Sugar has always been my downfall. One of the biggest things I can thank my mom for was being super strict about soda. I always felt like a freak when I told people I didn’t drink soda as a kid but now, I’m 100% grateful for it.
Over the years, I’ve tried various diets and through regular PT with the army, I’ve kept my weight under control but once a fat kid, always a fat kid. I could weigh 130 pounds and still look in the mirror and see the chunky 16 year old me.
But when I had my daughters, I realized that things had to change. I refused to let them hear my inner voice shaping theirs so I’ve always talked about being healthy, I’ve never dieted in front of them and I’ve always tried to teach them about good choices.
Lately though, I’ve shifted. I’ve been really diligent since November about tracking what I eat and how I work out. What I’ve discovered is that while I may not be in the worst offenders category, I’ve also got significant room to improve.
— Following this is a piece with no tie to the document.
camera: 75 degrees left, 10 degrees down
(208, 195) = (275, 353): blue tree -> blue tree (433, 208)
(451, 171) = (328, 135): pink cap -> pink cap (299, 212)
And sugar is where I’m focusing. I’m currently reading Salt Sugar Fat: How the Food Industry Hooked Us and let me tell you, it gives a whole new insight into the problem. According to Salt Sugar Fat, the food industry has made a concerted effort to find out not only what we like but how to achieve what’s called the bliss point the perfect point of perfection that overrides our brain rant says stop eating. So the more they load these processed foods up with salt sugar or fat, the more we eat and we literally can’t stop because the biological science they’ve used against us. Add in the social cues and yeah, it’s pretty dang hard to be healthy.
Think about how social food is. When you take away food, you take away a lot of social interaction. So just like I was the odd kid out when I said I didn’t eat soda, by trying to diet, the social cues all around us are telling us just go ahead and eat it.
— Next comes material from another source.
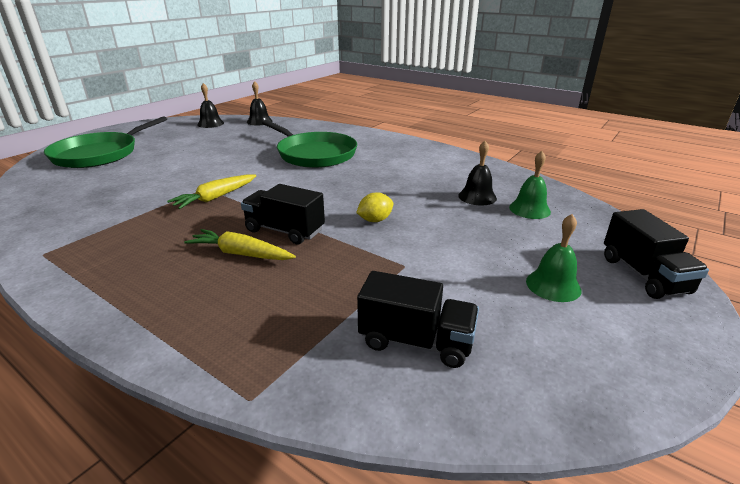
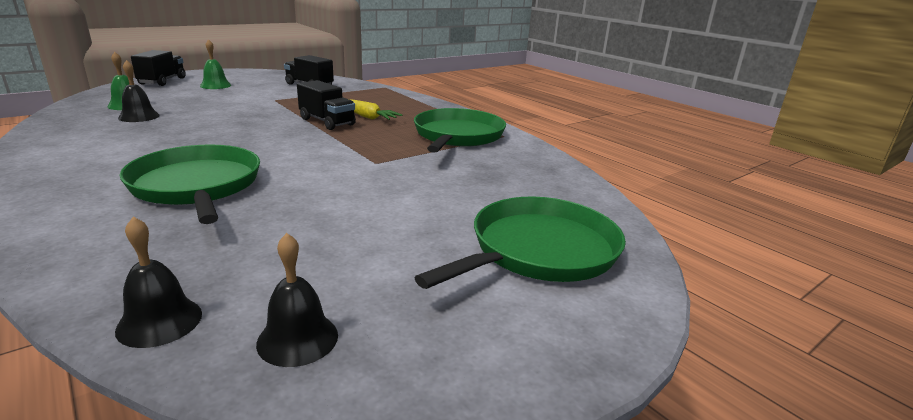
camera: 165 degrees left, 5 degrees down
(112, 240) = (457, 136): none -> green pan
(215, 198) = (368, 151): yellow carrot -> none
(375, 220) = (253, 117): yellow lemon -> none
Last night was a great example of how social can work in the opposite though. I was at dinner with a friend and I’d ordered something not thinking it was a sandwich. She suggested that I just eat the filling. Well duh, right, since I’m cutting carbs. But what if I’d been with someone who’d said oh just eat it. Different social cues, right?
So when the food companies target our children and make it seem like all the cool kids are eating this horrible sugar laden desert that we are legally allowed to call yogurt, it makes it that much harder to teach my own kids that they, this isn’t good for you. I actually told my daughter yesterday that I would rather she eat a Hershey Bar than one of those yogurts. She was psyched, but I explained to her why: at least when she’s eating the Hershey bar, she knows she’s eating a snack, for a once in a while treat, not eating something she thought was supposed to be good for her.
So I’ll struggle on and keep fighting the good fight of trying to get and stay healthy not for any noble reason other than to be a good role model for my kiddos. They need to learn a healthy lifestyle that involves balance because they have to live in this junk food laden world and I have to teach them how to make good choices when I’m not there.
And the food companies are banking on peer pressure to overrule me.